Content starts

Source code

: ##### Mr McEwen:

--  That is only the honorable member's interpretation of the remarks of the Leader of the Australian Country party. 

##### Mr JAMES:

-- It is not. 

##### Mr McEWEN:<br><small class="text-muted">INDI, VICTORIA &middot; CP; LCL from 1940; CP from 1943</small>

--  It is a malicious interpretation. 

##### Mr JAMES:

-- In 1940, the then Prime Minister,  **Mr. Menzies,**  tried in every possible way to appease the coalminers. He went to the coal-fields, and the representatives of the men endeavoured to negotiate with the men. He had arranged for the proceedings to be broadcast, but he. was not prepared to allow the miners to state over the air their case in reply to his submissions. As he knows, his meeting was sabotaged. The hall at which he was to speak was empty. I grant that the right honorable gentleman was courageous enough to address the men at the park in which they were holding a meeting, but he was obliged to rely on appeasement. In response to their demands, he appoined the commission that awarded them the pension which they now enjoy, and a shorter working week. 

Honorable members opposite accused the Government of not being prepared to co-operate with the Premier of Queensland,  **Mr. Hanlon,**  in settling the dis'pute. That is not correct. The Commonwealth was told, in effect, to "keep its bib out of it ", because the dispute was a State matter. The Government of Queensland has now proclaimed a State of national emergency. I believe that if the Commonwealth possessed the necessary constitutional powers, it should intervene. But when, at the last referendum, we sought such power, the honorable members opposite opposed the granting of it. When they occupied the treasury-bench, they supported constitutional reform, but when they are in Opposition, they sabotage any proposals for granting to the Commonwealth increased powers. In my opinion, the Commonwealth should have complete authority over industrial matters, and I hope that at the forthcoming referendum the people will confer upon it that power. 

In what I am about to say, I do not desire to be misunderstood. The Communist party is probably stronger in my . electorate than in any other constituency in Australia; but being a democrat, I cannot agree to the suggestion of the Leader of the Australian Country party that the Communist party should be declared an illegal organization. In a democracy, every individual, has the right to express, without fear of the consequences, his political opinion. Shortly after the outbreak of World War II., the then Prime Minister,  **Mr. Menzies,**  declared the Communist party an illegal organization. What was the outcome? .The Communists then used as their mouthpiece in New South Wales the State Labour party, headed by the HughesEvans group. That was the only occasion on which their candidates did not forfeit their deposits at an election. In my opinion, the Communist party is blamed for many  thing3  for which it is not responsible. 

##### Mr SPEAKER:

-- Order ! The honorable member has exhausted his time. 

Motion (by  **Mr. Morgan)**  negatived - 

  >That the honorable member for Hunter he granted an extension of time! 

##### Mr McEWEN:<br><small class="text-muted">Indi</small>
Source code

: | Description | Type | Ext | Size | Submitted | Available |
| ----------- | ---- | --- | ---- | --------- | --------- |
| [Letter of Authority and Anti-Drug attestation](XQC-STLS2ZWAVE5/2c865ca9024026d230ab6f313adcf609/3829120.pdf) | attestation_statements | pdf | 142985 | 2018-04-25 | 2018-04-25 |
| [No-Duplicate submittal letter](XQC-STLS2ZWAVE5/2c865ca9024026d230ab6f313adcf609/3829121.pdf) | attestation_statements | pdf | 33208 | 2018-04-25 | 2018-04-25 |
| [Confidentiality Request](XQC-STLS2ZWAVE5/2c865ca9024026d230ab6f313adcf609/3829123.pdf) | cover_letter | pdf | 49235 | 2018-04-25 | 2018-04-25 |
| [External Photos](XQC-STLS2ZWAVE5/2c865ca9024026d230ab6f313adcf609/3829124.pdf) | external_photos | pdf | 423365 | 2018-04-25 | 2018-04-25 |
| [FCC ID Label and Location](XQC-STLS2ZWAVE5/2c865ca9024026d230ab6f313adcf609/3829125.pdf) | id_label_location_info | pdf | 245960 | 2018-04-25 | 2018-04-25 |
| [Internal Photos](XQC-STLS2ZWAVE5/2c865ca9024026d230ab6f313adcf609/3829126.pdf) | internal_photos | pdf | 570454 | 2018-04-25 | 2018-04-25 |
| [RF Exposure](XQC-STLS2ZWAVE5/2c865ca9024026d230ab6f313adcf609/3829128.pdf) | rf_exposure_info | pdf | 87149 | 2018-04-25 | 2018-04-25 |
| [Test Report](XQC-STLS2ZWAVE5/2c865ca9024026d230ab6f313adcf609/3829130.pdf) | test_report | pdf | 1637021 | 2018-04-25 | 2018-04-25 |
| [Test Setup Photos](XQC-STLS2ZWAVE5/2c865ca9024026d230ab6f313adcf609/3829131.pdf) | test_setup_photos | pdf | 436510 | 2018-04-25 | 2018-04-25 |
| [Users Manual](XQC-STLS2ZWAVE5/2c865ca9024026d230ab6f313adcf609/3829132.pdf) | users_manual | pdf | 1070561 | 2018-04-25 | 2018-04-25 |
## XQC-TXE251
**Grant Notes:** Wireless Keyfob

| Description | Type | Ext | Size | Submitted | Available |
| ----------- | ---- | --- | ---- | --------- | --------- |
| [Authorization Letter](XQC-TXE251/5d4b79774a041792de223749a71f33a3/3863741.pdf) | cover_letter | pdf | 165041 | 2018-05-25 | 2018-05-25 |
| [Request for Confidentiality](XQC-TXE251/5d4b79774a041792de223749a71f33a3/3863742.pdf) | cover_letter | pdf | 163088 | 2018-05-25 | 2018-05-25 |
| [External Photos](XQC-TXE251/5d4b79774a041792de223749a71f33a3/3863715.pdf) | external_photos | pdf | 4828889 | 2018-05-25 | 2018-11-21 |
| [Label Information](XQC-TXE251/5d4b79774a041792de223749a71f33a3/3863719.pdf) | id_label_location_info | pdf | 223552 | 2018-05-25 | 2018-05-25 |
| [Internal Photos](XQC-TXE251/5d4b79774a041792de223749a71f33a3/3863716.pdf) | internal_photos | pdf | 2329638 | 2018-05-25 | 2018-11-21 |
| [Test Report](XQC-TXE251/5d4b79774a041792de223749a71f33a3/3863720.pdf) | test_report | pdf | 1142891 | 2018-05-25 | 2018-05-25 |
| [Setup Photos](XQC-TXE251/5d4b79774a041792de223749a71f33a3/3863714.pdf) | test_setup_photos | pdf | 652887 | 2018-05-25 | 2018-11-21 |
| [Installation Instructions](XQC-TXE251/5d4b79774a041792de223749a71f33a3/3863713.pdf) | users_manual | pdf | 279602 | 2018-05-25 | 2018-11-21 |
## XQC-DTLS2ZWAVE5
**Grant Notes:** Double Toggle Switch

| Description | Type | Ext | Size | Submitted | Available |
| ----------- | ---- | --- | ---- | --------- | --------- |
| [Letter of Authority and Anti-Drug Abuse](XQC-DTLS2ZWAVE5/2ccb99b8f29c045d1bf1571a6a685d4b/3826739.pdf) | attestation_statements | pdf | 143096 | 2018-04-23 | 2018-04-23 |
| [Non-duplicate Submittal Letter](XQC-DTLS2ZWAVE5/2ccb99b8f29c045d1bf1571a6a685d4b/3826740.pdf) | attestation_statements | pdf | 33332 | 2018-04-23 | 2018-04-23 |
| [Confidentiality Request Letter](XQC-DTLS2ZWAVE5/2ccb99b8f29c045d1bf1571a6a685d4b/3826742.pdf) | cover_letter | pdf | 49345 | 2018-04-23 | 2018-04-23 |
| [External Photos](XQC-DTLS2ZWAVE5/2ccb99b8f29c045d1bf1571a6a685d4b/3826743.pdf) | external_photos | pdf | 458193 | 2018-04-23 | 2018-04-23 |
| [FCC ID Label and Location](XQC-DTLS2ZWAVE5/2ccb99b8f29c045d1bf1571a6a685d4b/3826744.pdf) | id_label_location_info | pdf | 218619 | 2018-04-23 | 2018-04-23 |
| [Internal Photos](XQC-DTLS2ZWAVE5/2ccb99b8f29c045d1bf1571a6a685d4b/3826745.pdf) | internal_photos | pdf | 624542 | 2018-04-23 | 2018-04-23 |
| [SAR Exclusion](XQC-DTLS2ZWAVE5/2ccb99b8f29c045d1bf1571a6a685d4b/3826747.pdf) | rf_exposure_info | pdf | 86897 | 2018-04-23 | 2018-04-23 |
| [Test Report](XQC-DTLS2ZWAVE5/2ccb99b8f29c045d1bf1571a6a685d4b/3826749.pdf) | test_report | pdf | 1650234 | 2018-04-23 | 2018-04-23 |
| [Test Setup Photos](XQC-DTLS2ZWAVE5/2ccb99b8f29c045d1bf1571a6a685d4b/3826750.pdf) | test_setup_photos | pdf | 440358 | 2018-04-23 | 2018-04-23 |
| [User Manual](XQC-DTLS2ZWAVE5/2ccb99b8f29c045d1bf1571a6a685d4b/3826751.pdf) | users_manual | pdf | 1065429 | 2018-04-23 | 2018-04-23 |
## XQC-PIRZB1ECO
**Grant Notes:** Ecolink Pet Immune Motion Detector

Content ends

> **EXERCISE GOAL**
Count the lines in the items above that contain the string "Internal", matching case exactly. Reply with only the number.

> **REPLY**
3